## Exercise goal
One figure is the whole answer: the number of lines below that contain the word "which".

## Exercise inputs
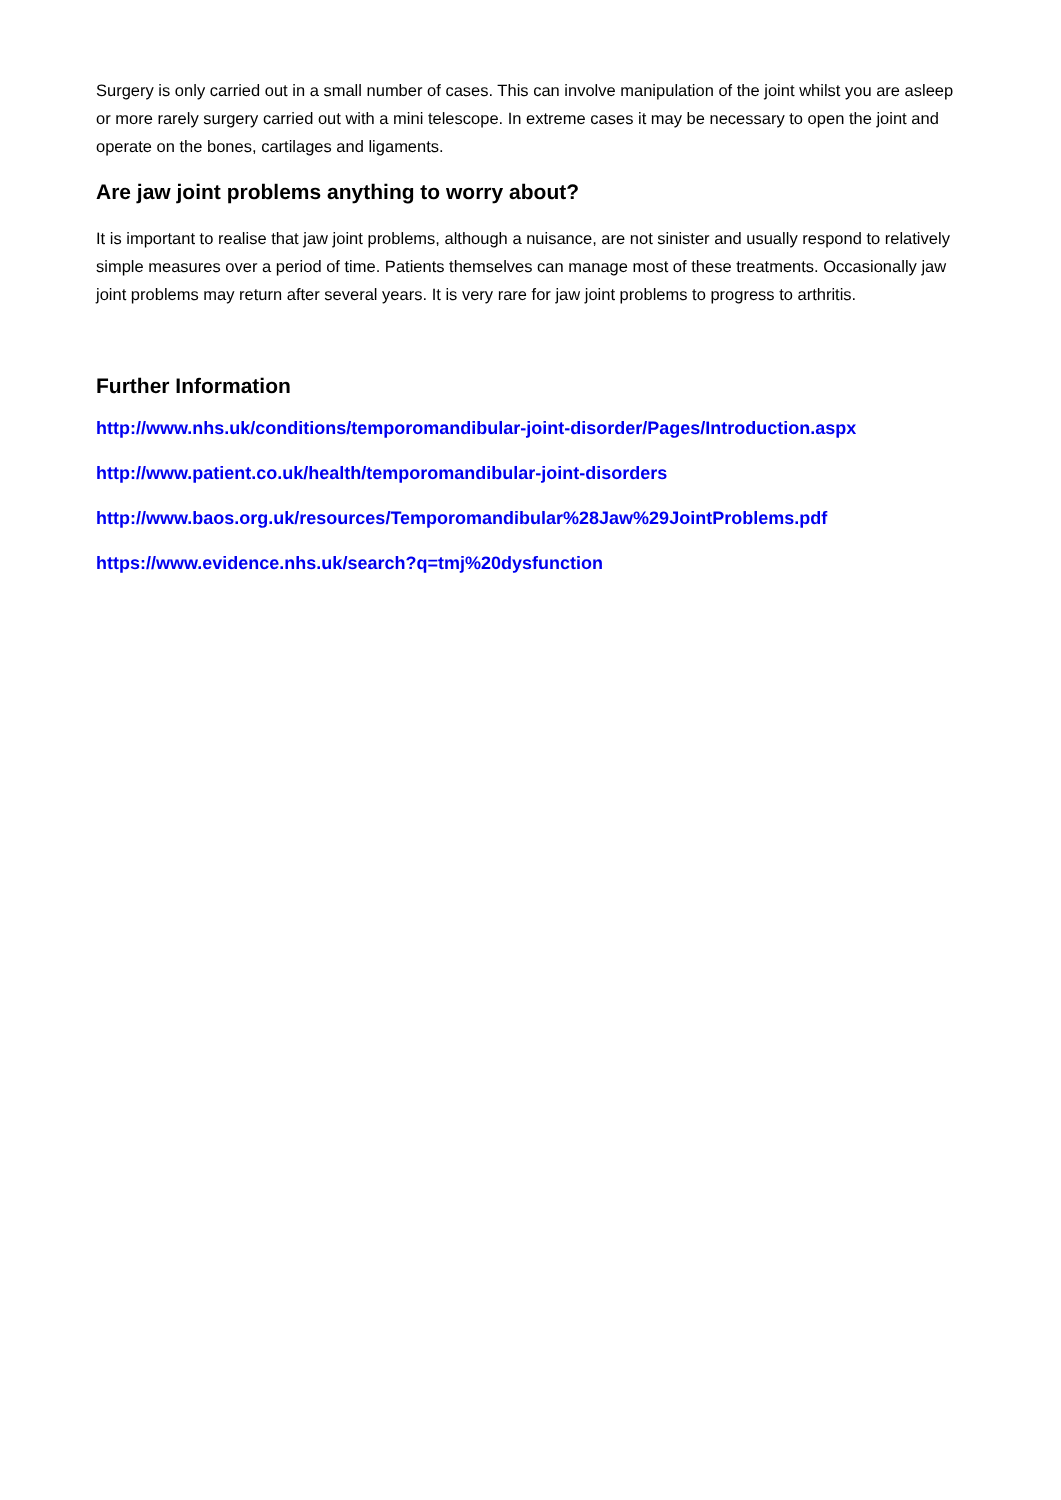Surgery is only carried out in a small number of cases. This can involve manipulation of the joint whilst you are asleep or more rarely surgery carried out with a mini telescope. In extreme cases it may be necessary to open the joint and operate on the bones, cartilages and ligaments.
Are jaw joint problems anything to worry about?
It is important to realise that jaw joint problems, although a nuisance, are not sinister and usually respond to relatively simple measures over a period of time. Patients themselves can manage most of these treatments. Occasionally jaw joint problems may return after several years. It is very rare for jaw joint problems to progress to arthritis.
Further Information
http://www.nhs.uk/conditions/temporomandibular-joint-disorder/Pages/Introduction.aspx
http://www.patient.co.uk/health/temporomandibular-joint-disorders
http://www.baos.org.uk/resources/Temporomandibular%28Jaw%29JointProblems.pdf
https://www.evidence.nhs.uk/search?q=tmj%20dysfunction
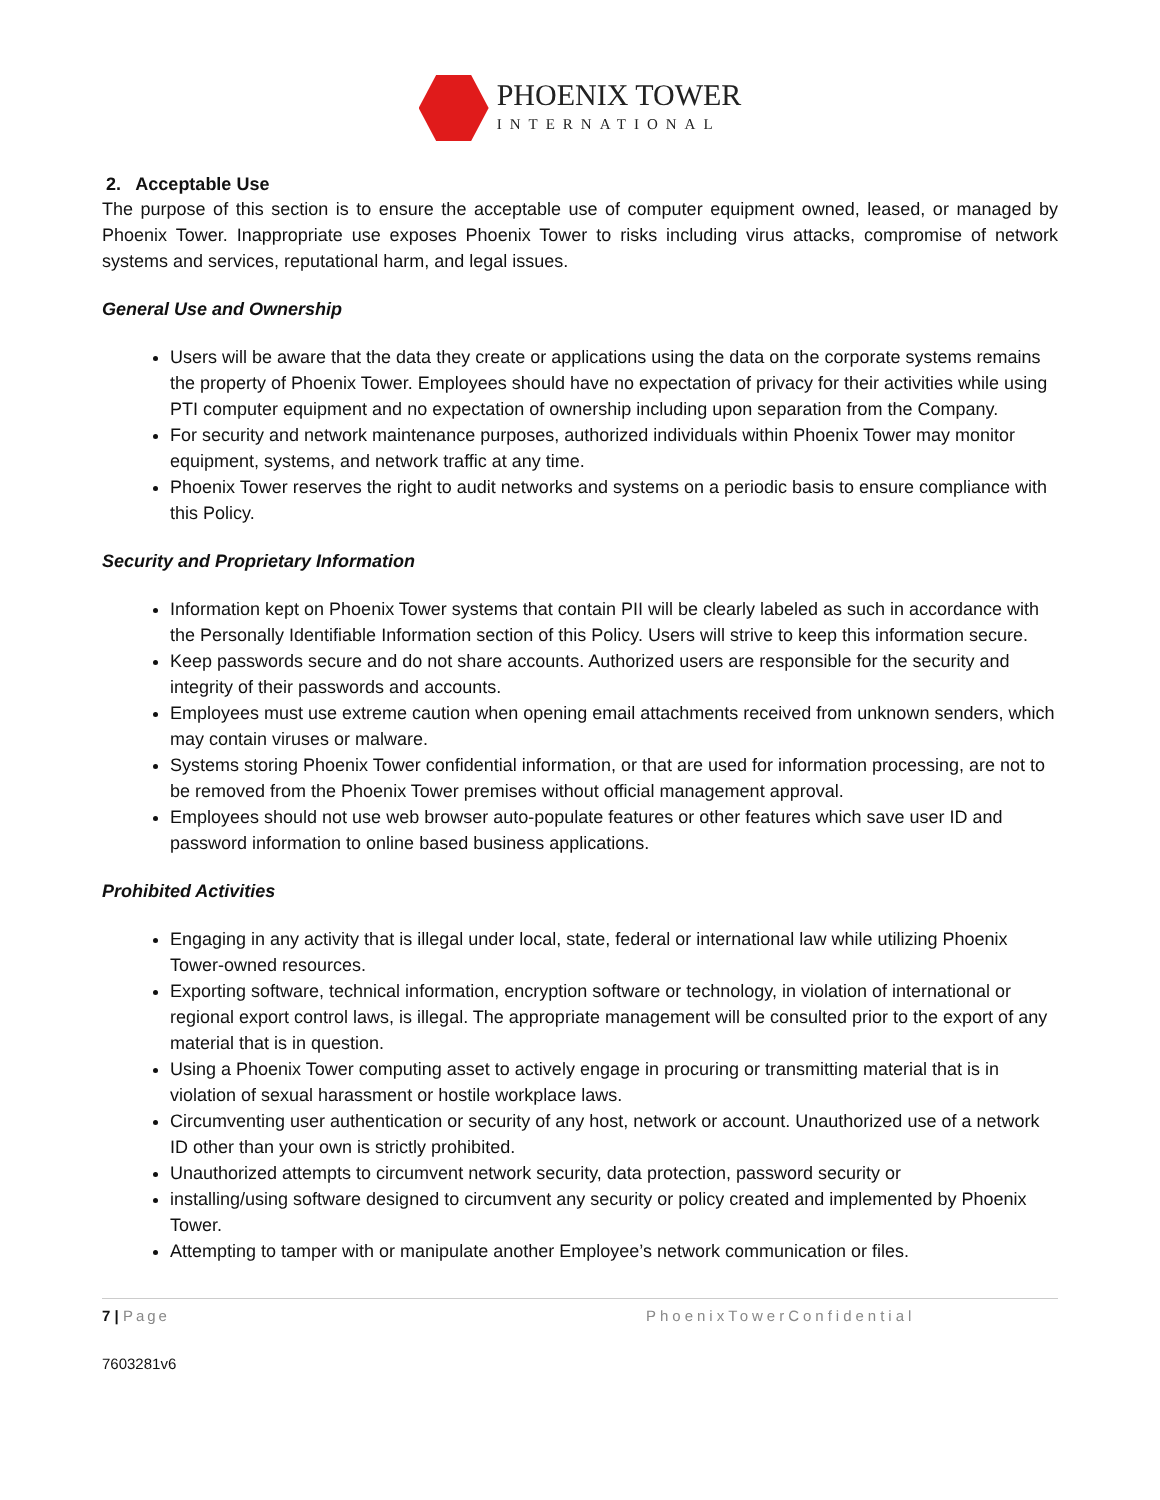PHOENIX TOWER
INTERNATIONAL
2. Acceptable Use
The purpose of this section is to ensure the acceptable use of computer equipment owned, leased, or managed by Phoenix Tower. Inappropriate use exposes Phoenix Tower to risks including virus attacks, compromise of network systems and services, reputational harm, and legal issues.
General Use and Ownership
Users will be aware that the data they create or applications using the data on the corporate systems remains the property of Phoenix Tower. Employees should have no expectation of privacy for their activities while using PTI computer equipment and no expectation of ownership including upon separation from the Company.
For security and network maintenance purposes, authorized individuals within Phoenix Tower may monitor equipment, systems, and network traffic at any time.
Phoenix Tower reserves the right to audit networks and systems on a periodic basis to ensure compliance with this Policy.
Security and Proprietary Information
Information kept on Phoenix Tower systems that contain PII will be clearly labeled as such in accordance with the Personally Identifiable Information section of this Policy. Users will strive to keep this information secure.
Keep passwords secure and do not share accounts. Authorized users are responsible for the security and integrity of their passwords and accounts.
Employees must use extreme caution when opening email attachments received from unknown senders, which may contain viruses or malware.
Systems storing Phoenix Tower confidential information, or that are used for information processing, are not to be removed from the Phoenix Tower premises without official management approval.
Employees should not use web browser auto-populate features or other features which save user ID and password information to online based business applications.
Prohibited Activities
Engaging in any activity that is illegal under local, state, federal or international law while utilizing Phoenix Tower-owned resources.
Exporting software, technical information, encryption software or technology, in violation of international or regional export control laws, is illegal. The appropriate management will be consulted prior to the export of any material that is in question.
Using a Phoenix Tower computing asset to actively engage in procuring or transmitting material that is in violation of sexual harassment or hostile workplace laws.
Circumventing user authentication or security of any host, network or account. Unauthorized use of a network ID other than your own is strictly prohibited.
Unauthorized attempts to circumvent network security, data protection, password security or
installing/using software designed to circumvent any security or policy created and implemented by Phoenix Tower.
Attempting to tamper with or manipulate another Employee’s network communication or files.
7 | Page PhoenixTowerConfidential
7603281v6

---

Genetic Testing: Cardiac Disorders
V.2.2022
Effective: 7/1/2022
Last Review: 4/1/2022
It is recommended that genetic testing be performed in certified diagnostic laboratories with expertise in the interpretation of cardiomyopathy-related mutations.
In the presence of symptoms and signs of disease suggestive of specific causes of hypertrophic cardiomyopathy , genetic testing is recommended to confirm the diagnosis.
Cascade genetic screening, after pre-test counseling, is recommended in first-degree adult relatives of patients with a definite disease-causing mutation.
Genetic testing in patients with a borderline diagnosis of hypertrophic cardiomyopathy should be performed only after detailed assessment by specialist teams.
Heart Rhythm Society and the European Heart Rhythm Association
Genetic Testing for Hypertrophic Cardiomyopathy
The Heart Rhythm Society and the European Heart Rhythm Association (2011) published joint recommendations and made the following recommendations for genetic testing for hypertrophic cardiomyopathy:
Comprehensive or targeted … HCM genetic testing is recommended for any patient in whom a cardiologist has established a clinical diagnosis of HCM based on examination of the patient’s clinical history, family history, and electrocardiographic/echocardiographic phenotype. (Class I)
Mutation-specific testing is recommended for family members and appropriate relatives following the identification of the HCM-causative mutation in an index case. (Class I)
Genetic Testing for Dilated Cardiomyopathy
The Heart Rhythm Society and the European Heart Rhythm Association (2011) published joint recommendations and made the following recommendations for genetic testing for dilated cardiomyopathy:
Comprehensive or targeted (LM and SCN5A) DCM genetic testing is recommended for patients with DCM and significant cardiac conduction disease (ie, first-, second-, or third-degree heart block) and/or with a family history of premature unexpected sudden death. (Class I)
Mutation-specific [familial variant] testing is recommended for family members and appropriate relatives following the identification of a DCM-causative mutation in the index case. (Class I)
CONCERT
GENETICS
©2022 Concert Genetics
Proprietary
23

## Response to this task
2